Policymakers are having difficulties weaning their citizens away from fossil fuels. The reality has been that renewable energy, while growing rapidly, has not kept up with the still-growing thirst for fossil fuels. For policymakers, today’s life challenges are getting in the way. They too often need to put climate change policies on the back burner. Generally, in the short term, humans vote for policymakers that focus on the here and now—2050 is too far over the horizon to matter much to today’s voting population.

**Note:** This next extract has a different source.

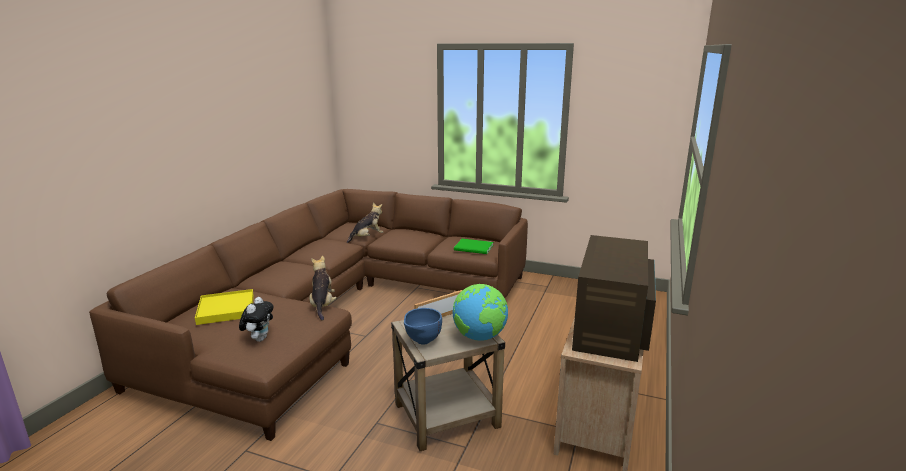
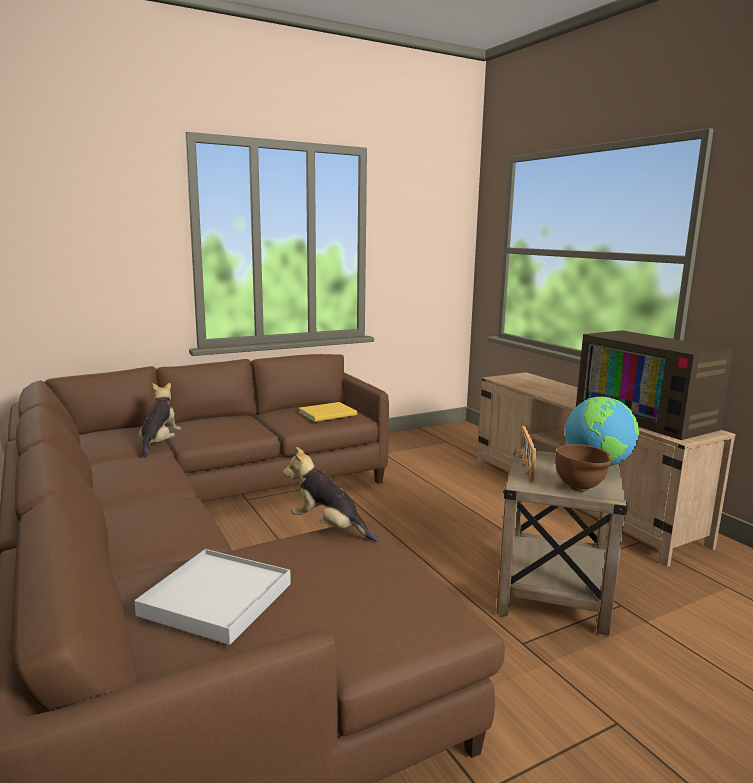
camera: 50 degrees left, 5 degrees down
yellow tray [195,289,254,325] -> white tray [134,549,291,645]
plush toy [239,297,273,342] -> none
blue bowl [404,308,442,345] -> brown bowl [555,444,611,492]
green book [454,239,493,254] -> yellow book [299,402,357,422]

Meanwhile, don’t expect much significant human action on climate change until Mother Earth strikes back with a highly catastrophic climate change event due to the higher temperatures forecast by scientists. I am optimistic, however, that future supply chain managers will adapt to the new environments, and continue to supply the goods and services needed by the human race (plus robots). After all, it’s what we do for a living.